▶ **WHAT YOU WILL DO**
a) How would you render this sentence from the thread on downloading PDFs in French: "I am looking to automate the downloading of multiple PDFs from our corporate website."
b) Can you reproduce, word for word, the stretch of the thread on downloading PDFs from "I adapted VBA" through "website (see below)."?

PASSAGE SHOWN section start

3

I am looking to automate the downloading of multiple PDFs from our corporate website. This site only works over our internal corporate network/VPN and requires authentication (and is also https only).

I've looked into logging in via VBA/python but have had troubles. I imagine due to some combination of our corporate network set up and restrictions on accessing the site.

I think the easiest thing would be to just use an existing browser session to download the files, rather than worry about all the authentication and network issues?

I adapted VBA code I found online to identify and set a variable to an existing, authenticated IE window and navigate to a PDF on our corporate website (see below).

From there, how can I automatically save the PDF page from the existing browser session? The couple ways I saw online for saving files in IE dont seem to work. If this is easier through python I am also open to that. Thanks!

marker = 0
Set objShell = CreateObject("Shell.Application")
IE_count = objShell.Windows.Count
For x = 0 To (IE_count - 1)
    On Error Resume Next    ' sometimes more web pages are counted than are open
    my_url = objShell.Windows(x).Document.Location
    my_title = objShell.Windows(x).Document.Title

    If my_title Like "XYZ" & "*" Then 'compare to find if the desired web page is already open
        Set ie = objShell.Windows(x)
        marker = 1
        Exit For
    Else
    End If
Next

If marker = 0 then
    msgbox("A matching webpage was NOT found")
Else
    msgbox("A matching webpage was found")
    ie.navigate("https://corpwebsite.com/abcdef.pdf")
End If
Rob K
  • 63
  • 5
  • Does it require a password at any point or is that just handled by windows authentication? – jamheadart Jul 08 '18 at 18:28
  • @jamheadart yes the site requires a separate log in but it is same credentials as windows (using okta for single sign on i guess) – Rob K Jul 09 '18 at 00:41
  • I'd be tempted to try a POST request using a ServerHTTP connection to see if it gets pasts that login page and then it'd be dead easy to use another post/get to download the file. And if it didn't work in VBA then I'd use VB.Net so you can "visit" a page with the con using windows login credentials (there's a parameter to set). I did once use an IE instance to download some things and I remember some nightmares with compatibility and popups and blegh. – jamheadart Jul 09 '18 at 05:20
  • @jamheadart thanks. not sure this will work with vba now. I would need to RSA encrypt a password and send that to the server and receive back a cookie/token. Would have been nice to have something I could share with non-tech savy people but might just stick to python here – Rob K Jul 10 '18 at 17:11

1 Answers1

3

Try URLMon to download direct from URL? Assume you have handled any authentication issues.

PASSAGE SHOWN section end
EXERCISE DATA section start

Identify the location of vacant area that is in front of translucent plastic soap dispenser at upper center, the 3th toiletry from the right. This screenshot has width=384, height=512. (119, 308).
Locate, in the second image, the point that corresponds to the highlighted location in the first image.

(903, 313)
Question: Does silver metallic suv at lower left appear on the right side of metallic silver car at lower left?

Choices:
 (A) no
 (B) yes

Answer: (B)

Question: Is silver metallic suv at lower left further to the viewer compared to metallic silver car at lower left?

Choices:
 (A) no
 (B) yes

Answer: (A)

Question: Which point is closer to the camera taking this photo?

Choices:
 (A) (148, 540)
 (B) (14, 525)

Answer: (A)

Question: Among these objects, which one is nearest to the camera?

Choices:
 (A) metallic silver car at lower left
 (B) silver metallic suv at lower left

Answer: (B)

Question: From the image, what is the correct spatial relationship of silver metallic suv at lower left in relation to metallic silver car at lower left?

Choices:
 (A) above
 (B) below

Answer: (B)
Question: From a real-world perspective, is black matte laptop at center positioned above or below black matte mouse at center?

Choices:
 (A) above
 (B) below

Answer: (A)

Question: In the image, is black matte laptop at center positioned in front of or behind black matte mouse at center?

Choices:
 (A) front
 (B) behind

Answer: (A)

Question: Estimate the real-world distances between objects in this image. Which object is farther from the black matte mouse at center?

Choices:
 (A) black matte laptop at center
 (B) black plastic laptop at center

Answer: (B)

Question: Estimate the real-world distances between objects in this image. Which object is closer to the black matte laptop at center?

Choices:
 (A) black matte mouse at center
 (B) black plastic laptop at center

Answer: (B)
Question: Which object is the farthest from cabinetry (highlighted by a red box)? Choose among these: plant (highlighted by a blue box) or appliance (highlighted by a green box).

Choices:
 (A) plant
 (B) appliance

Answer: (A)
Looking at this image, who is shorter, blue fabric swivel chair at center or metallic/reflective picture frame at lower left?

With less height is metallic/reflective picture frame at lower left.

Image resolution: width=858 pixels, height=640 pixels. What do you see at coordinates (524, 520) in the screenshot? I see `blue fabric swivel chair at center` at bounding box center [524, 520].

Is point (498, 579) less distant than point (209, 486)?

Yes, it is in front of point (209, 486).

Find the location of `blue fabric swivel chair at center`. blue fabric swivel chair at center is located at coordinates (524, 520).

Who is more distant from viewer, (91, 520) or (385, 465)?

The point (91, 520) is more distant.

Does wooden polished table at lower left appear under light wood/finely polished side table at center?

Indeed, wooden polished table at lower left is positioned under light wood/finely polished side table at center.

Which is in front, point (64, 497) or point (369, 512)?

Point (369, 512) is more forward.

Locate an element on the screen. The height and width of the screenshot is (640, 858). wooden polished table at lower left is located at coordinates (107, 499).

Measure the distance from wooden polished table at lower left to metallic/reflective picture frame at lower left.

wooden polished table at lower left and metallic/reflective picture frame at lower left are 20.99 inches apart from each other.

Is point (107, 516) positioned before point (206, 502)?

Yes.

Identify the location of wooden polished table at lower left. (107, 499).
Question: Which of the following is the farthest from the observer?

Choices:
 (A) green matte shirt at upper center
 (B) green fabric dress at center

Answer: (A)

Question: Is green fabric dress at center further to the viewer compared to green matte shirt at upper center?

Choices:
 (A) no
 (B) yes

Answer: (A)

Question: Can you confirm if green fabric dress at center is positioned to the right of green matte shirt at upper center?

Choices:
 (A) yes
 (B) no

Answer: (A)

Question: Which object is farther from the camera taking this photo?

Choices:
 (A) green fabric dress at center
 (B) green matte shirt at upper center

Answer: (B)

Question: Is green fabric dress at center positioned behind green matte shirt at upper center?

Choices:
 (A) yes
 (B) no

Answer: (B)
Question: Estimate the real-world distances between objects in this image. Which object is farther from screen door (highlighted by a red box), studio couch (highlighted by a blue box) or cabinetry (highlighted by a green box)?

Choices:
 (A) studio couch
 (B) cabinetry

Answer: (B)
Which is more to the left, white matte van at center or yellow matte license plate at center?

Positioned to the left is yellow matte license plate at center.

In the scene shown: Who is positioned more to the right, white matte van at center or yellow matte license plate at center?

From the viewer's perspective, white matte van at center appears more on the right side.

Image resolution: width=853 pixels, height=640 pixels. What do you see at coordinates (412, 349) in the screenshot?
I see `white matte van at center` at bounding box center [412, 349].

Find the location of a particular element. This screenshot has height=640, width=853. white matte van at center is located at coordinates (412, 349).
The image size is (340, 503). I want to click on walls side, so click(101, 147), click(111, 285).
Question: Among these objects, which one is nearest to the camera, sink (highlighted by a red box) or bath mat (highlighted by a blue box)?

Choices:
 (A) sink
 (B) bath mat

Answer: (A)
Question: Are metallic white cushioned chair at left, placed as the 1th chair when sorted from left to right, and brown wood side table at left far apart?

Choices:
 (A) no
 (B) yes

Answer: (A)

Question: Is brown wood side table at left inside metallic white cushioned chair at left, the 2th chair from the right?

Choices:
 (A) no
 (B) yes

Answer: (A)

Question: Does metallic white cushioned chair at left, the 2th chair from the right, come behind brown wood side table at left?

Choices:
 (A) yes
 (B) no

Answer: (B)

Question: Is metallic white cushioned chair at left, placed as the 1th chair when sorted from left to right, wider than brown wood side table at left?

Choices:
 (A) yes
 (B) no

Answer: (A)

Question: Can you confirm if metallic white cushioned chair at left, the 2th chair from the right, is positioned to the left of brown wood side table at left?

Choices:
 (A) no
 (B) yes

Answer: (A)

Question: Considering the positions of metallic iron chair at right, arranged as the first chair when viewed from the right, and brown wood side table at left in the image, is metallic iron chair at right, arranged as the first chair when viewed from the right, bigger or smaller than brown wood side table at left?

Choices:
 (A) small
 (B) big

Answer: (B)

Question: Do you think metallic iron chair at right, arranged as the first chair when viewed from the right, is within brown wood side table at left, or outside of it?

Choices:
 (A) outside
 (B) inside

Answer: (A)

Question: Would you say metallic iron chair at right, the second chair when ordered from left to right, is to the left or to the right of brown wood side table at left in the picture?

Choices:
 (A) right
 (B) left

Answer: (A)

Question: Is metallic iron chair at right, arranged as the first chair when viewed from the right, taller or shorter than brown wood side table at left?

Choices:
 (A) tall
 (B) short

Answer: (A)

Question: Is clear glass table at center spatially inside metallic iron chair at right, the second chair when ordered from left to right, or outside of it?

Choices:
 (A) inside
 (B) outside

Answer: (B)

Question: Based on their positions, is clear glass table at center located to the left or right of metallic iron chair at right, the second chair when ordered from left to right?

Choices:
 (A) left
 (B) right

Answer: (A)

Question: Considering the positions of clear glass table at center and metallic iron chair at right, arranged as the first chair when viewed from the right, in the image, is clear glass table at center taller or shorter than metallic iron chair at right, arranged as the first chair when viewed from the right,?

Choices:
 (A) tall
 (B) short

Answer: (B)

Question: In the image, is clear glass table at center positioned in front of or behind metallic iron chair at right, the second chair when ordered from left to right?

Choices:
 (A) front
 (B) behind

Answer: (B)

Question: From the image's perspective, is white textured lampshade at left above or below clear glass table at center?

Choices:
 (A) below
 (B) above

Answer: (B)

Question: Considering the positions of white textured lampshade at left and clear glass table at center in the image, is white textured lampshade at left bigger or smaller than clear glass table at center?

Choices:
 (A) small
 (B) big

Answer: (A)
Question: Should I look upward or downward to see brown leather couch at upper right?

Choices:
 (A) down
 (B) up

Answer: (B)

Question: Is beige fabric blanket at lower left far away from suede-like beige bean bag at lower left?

EXERCISE DATA section end

▶ **TASK RESPONSES**
a) Je cherche à automatiser le téléchargement de plusieurs PDF depuis le site web de notre entreprise.

b)
I adapted VBA code I found online to identify and set a variable to an existing, authenticated IE window and navigate to a PDF on our corporate website (see below).